Beste Martin,
Deze formulering is al zeer oud. In de tijd voorde Burgerlijke stand geschiedde in de kerk waar je huwelijk werd afgekondigd. Woonde nog maar kort in je nieuwe woonplaats, dan moest je huwelijk ook in je vorige woonplaats worden gekondigd. Er waren eenmaal jongelieden, die in meer plaatsen vrijage aan gingen met meisjes en huwelijksbeloften deden etc.
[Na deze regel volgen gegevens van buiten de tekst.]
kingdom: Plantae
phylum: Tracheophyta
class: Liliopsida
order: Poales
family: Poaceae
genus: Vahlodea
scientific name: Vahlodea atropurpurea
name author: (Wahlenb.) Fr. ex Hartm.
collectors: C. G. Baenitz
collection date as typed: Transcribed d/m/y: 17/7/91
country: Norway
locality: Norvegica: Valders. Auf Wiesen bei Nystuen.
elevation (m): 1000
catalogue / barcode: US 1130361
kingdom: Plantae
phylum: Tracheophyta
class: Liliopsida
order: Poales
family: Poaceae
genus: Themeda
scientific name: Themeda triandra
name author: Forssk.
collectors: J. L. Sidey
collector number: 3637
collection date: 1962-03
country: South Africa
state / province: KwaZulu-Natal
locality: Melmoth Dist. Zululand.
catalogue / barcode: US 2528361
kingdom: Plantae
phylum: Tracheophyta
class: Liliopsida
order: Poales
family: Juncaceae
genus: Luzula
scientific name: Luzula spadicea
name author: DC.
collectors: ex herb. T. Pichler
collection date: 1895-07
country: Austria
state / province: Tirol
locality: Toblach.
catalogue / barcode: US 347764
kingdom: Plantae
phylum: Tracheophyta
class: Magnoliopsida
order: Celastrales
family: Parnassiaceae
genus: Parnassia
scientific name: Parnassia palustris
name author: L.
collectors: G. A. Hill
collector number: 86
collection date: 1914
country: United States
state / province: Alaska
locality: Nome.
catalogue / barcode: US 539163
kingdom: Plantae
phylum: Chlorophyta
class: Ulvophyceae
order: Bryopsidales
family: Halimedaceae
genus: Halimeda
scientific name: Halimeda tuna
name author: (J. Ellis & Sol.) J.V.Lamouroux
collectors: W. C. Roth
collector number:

Als dominee, scriba uit die vorige woonplaats geen bezwaar aantekenden, dan kon je pas in je huidige woonplaats trouwen..
Deze bepaling is in de "Franse wetgeving van 1792 opgenomen. Deze wetgeving werd in maart 1811 door Fransen in Nederland als onderdeel van het toenmalige Franse keizerrijk onder Napoleon in Nederland ingevoerd.
Koning Willem 1 heeft de gehele "Franse Wetgeving van toepassing verklaard voor zijn Koningrijk. der Nederland. Voor 1811 moest het huwelijk worden afgekondigd 3 zondagen achtereen van af de kansel. In de tijd van de burgerlijke stand werd binnen dat twee weken kon je niet trouwen.
Je huwelijk werd aanvankelijk door de bode afgekondigd vanaf de stoep van het raadhuis c,q, stadhuis. Toen iedereen redelijk kon lezen kwam deze melding te hangen in een kastje aan het gemeentehuis. Dan kon je naar binnen gaan en bezwaar aantekenen.
In een bepaalde periode was de ambtenaar van de Burgerlijkstand verplicht om aantekeningen van aan- en afkondigingen registers bij te houden.